В жилой зоне заключённые размещались в двух- и трёхэтажных общежитиях, представлявших собою большие спальные комнаты с полусотней двухъярусных железных кроватей. На каждую кровать полагалась деревянная, крашеная коричневой половой краской тумбочка для личных вещей – мыла, зубного порошка или пасты, письменных принадлежностей. При этом на тумбочке и кровати вывешивалась бирка с фамилией владельца. Делалось так потому, что спальное место, на котором зек проводил порой долгие годы, являлось особенно важным показателем его положения в отряде и в зоне.

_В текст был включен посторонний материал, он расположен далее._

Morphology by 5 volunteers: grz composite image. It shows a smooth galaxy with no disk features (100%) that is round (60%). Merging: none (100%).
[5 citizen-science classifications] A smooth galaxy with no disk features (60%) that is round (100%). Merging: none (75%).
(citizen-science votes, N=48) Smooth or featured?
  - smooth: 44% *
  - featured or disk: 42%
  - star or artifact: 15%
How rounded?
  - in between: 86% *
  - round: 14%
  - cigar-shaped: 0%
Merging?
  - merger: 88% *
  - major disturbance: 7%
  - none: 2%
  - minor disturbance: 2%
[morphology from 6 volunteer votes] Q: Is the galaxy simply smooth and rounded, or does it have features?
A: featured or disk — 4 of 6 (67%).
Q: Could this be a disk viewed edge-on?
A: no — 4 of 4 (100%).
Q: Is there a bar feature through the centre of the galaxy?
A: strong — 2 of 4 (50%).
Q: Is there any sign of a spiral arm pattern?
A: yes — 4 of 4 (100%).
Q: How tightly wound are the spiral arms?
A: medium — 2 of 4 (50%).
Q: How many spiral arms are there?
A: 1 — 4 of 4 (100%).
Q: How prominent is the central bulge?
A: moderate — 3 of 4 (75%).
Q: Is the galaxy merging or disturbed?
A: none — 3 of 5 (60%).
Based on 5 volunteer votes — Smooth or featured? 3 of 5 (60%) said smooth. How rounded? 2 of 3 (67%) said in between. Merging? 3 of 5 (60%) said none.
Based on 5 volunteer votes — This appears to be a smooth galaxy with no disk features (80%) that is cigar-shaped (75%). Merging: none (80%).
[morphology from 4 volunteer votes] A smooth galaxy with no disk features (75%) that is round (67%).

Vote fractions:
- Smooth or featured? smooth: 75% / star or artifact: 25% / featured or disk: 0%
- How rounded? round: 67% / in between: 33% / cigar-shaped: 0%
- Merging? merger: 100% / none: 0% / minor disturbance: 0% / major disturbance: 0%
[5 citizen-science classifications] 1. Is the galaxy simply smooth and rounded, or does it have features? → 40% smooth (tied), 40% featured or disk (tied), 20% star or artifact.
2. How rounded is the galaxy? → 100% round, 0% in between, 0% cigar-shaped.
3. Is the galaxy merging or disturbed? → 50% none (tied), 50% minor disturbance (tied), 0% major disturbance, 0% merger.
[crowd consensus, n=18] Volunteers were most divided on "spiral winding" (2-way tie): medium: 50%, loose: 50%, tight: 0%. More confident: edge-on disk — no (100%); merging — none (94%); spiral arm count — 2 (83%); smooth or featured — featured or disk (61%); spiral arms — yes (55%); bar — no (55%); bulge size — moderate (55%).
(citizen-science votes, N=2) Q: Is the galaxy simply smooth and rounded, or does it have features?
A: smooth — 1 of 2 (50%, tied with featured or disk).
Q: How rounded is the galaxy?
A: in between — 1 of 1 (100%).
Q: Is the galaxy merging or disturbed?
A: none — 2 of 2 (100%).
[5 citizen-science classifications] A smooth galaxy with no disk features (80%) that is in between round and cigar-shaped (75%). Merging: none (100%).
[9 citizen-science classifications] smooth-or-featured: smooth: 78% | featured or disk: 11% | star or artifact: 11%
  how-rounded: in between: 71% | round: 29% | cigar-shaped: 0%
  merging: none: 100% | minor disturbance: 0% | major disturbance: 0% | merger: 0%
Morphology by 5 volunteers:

В соответствии с правилами внутреннего распорядка, только начальник отряда имел право указать ту или иную койку, ярус, где зек обязан был спать. Однако на практике занимались этим завхозы, которые быстренько размежевывали всех обитателей по мастям, приятельским отношениям и земляческим симпатиям. Но при любом раскладе ближе к выходу всегда селили «опущенных», «чертей», а солидные, уважаемые зеки устраивались в дальнем конце помещения, у окошка, и непременно на первом ярусе койки.

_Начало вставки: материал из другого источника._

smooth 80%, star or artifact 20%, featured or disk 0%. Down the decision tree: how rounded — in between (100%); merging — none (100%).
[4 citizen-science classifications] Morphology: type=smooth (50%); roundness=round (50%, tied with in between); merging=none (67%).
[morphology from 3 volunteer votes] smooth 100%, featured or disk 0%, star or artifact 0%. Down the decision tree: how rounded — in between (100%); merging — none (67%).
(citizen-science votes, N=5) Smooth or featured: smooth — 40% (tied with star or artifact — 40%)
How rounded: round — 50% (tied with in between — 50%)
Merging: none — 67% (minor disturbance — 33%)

В отсутствии заключённых постели должны были тщательно заправляться. В это время дневальным надлежало мыть полы, протирать пыль. У завхозов это называлось: «отпидорасить помещение так, что б сверкало, как у кота яйца». Но фактически уборкой всегда занимались либо «опущенные», либо временно освобождённые от работы на производственном объекте по болезни вечные пахари – «мужики».

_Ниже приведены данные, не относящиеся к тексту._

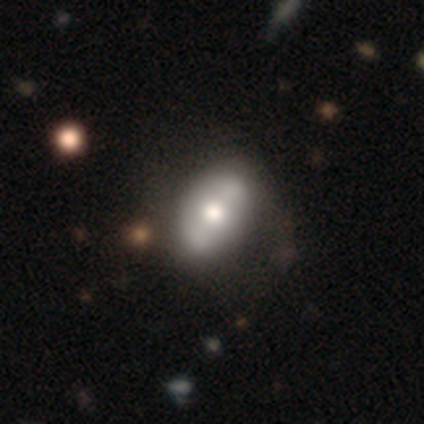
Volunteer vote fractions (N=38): Smooth or featured? 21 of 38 (55%) said featured or disk. Edge-on disk? 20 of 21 (95%) said no. Bar? 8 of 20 (40%) said no. Spiral arms? 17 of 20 (85%) said no. Bulge size? 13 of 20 (65%) said moderate. Merging? 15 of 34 (44%) said none.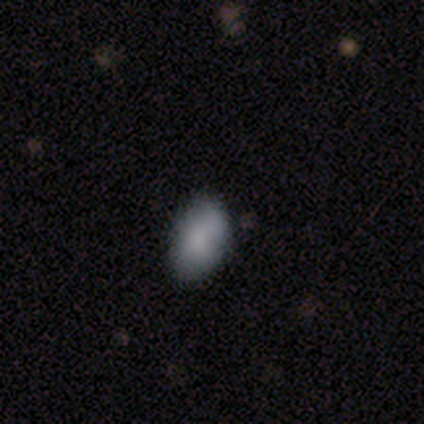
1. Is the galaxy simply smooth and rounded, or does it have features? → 100% smooth, 0% featured or disk, 0% star or artifact.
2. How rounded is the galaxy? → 80% in between, 20% round, 0% cigar-shaped.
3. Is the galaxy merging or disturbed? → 60% minor disturbance, 40% none, 0% major disturbance, 0% merger.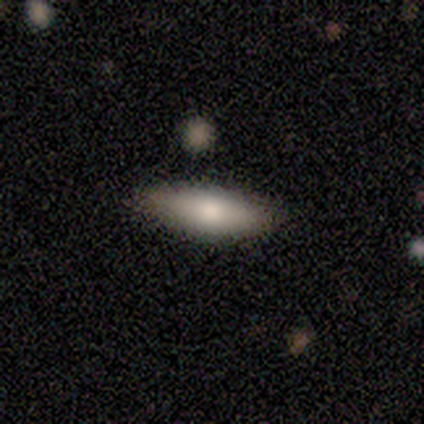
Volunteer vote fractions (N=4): Q: Smooth or featured?
A: smooth (100%)
Q: How rounded?
A: cigar-shaped (75%); runner-up: in between (25%)
Q: Merging?
A: none (100%)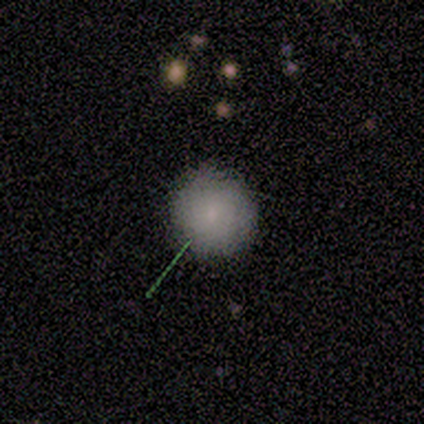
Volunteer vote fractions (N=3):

Кроме спального помещения, в каждом отряде были умывальные комнаты, туалеты, сушилки для одежды, бытовки и каптёрки. В последних на высоченных, под потолок, стеллажах, хранились «сидоры» – вещмешки или самодельные холщёвые сумки с личными вещами осужденных – запасной одеждой тюремного образца, продуктами питания длительного хранения, обувью, и т. п. Каждый «сидор» снабжался биркой с указанием фамилии владельца, номера отряда и бригады.
За сохранность вещей отвечал завхоз, но краж практически не случалось. «Крысятничество» в зоне – страшный грех, за него запросто могут «опустить». Закон: «не я положил – не мне и брать», соблюдался свято.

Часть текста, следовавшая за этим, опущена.